Four fishing boats could be forfeited in the culmination of a legal battle lasting almost four years since a major search of the Napier headquarters of fishing giant Hawke's Bay Seafoods.

The possible forfeiture was signalled yesterday as 130 convictions were entered in the Wellington District Court, stemming from fishing catch regulation breaches involving under-reporting of catches, the multi-agencies raid on September 24 that year, and a hearing which spanned six months last year.

It will be considered at sentencing in the court on August 6.

A total of 85 convictions were entered against company directors and managers Antonino Giovanni (Nino) D'Esposito, Giancarlo Harold (Joe) D'Esposito and Marcus Giuseppe D'Esposito and boat skipper John Butler.


Another 15 were entered against the company, 22 against boat owner Esplanade No 3 (operator of fishing vessels the Mutiara 2, Pacific Explorer, Trial B and Lady Ruth), and eight against another company Ocean Enterprises.

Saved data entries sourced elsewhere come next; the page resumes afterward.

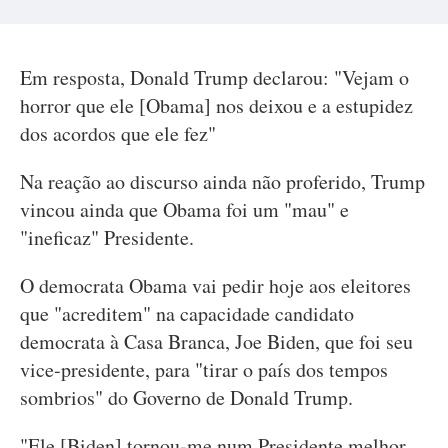
Em resposta, Donald Trump declarou: "Vejam o
horror que ele [Obama] nos deixou e a estupidez
dos acordos que ele fez"
Na reação ao discurso ainda não proferido, Trump
vincou ainda que Obama foi um "mau" e
"ineficaz" Presidente.
O democrata Obama vai pedir hoje aos eleitores
que "acreditem" na capacidade candidato
democrata à Casa Branca, Joe Biden, que foi seu
vice-presidente, para "tirar o país dos tempos
sombrios" do Governo de Donald Trump.
"Ele [Biden] tornou-me num Presidente melhor.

The prosecutions, alleging multiple under-reporting of catches, started in court in May last year with 355 charges stemming from 32 exports of fish, the many charges being withdrawn before the men and the companies pleaded guilty to the remainder as the hearings came to an end shortly before Christmas.

A summary by the Ministry for Primary Industries (responsible for Fisheries New Zealand) said the value of exported fish not included in the catch returns was put at $253,404.62.
It said Marcus D'Esposito recorded the quantity of bluenose caught and the details were the basis for the reports through the fisheries Quota Management System (QMS).

He knew the recorded weight was lower than that which had been landed and failed to take reasonable steps to ensure the recording of the true amount. The "falsity" was then recorded in purchase invoice by Ocean Enterprises, and unreported catch was then sold to Australian companies, the MPI said.

It said Nino D'Esposito, who has been involved in the fishing industry for more than 40 years, had been in regular contact with a skipper at sea, and, as a director of the companies, should have known the paperwork was wrong and failed to take steps to stop the misreporting, and that brother Joe D'Esposito in his responsibility for monitoring the catch should have known the exports were greater than what was reported landed and failed to take all reasonable steps to prevent the illegal sales.

Conservation organisation Forest and Bird lauded the convictions, spokesman Geoff Keey saying: "This was not a simple mistake but systematic, organised fraud. Deliberate misreporting is fraud, it's that simple. The fishing industry needs to be clear with skippers and the public that it will have zero tolerance for misreporting by its members.

"This prosecution shows why cameras on boats are needed," he said. "Had cameras been recording what was coming onto the boats it's very unlikely that this fishing operation would have dared falsify catch records and skippers would almost certainly have refused any instructions to do so."

Hawke's Bay Seafoods yesterday declined to comment.